Hanson Duvall Puthuff (1875-1972) Biography
Hanson Puthuff is known for his plein air landscape paintings of California and Arizona.
Puthuff was born in Waverly, Missouri, the son of a struggling carpenter named Alonzo Duvall. Upon his mother's death when he was two years old, Hanson was given to the care of his mother's close friend, Elizabeth Puthuff, a Civil War widow who supported herself as a seamstress. Puthuff raised him until age six and then again from age fourteen on, the intervening years having been spent in the care of various relatives in Kentucky. He remained close with his foster mother and later took her name.
Puthuff attended classes at the Chicago Art Institute before Elizabeth and he moved to Colorado in 1889. In 1893, he enrolled in the art school at the University of Denver and later studied at the Chicago Academy of Fine Arts. He worked for a time as a commercial artist in Peoria before returning to Denver where he found work as a sign painter for an advertising firm.

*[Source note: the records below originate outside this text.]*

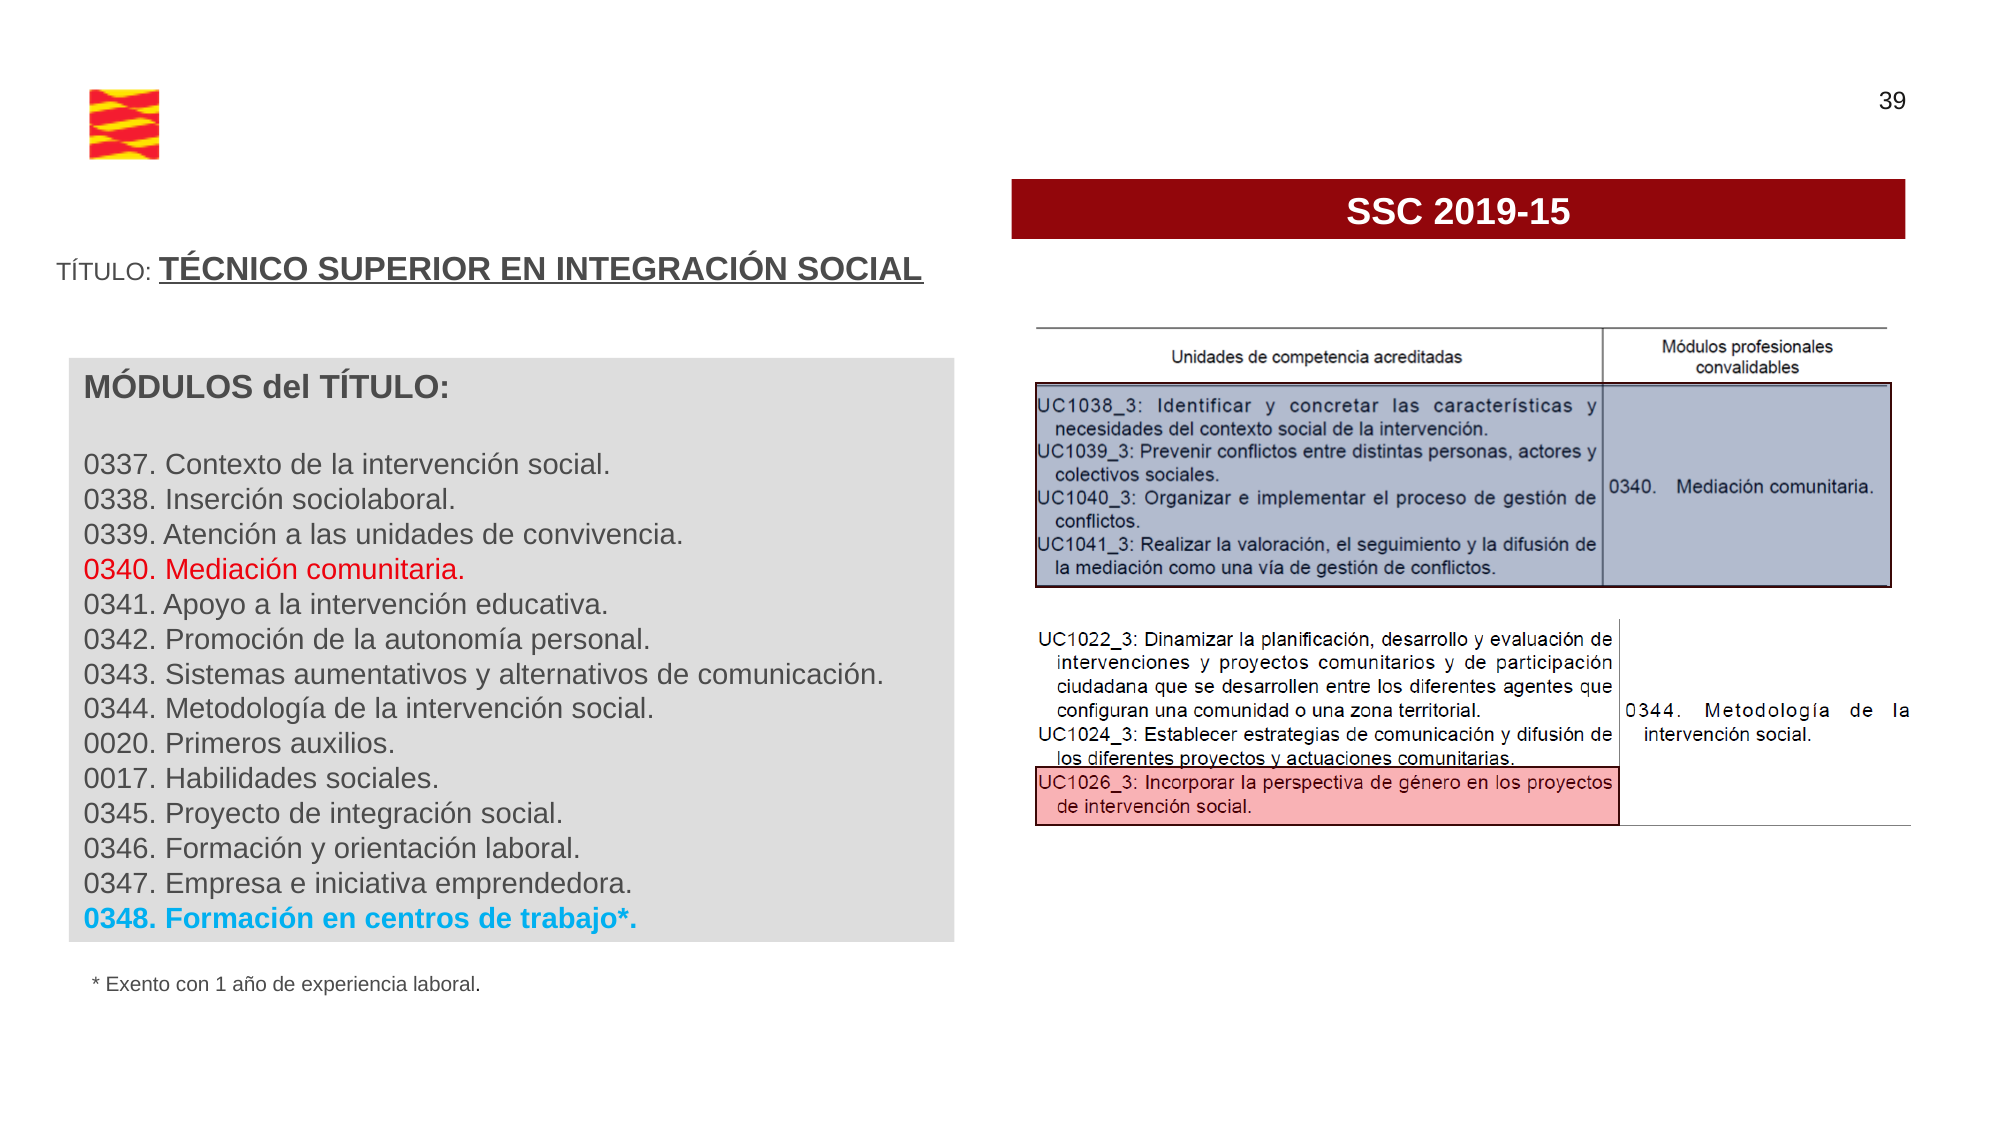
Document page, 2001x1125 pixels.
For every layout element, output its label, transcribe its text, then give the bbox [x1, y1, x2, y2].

text_box MÓDULOS del TÍTULO: 0337. Contexto de la intervención social. 0338. Inserción sociolaboral. 0339. Atención a las unidades de convivencia. 0340. Mediación comunitaria. 0341. Apoyo a la intervención educativa. 0342. Promoción de la autonomía personal. 0343. Sistemas aumentativos y alternativos de comunicación. 0344. Metodología de la intervención social. 0020. Primeros auxilios. 0017. Habilidades sociales. 0345. Proyecto de integración social. 0346. Formación y orientación laboral. 0347. Empresa e iniciativa emprendedora. 0348. Formación en centros de trabajo*. [68, 357, 955, 942]
text_box * Exento con 1 año de experiencia laboral. [77, 962, 496, 1003]
picture [1019, 307, 1906, 588]
text_box SSC 2019-15 [1011, 179, 1906, 239]
text_box TÍTULO: TÉCNICO SUPERIOR EN INTEGRACIÓN SOCIAL [41, 239, 955, 295]
picture [1035, 619, 1922, 826]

In 1903, Puthuff moved to Los Angeles and took jobs painting signs, billboards, and scenic backdrops. He later went to work for the billboard giants, Foster & Kleiser.
Throughout his commercial career, Puthuff did easel painting on the side and also taught private art classes. When he moved to California he was most interested in figure painting, but his love for California's majestic scenery led him to focus almost exclusively on plein air landscapes. In 1926, Puthuff decided to leave commercial art in favor of easel painting. He traveled extensively around the state and accompanied Edgar Payne on painting trips to Canyon de Chelly and the Navajo Reservation.
His first large commission was from The Santa Fe Railway which sent him to paint views of the Grand Canyon. He created backdrops for habitat exhibits at the Los Angeles County of History, Science, and Art, and for the Theodore Roosevelt Memorial at the American Museum of Natural History in New York.
Puthuff exhibited throughout California as well as in Chicago and New York. He won medals at Alaska-Yukon Exposition in 1909 and the Panama-California Exposition in 1915. He held memberships in the Laguna Beach Art Association, the Salmagundi Club, the San Francisco Art Association, and was a founding member of the California Art Club.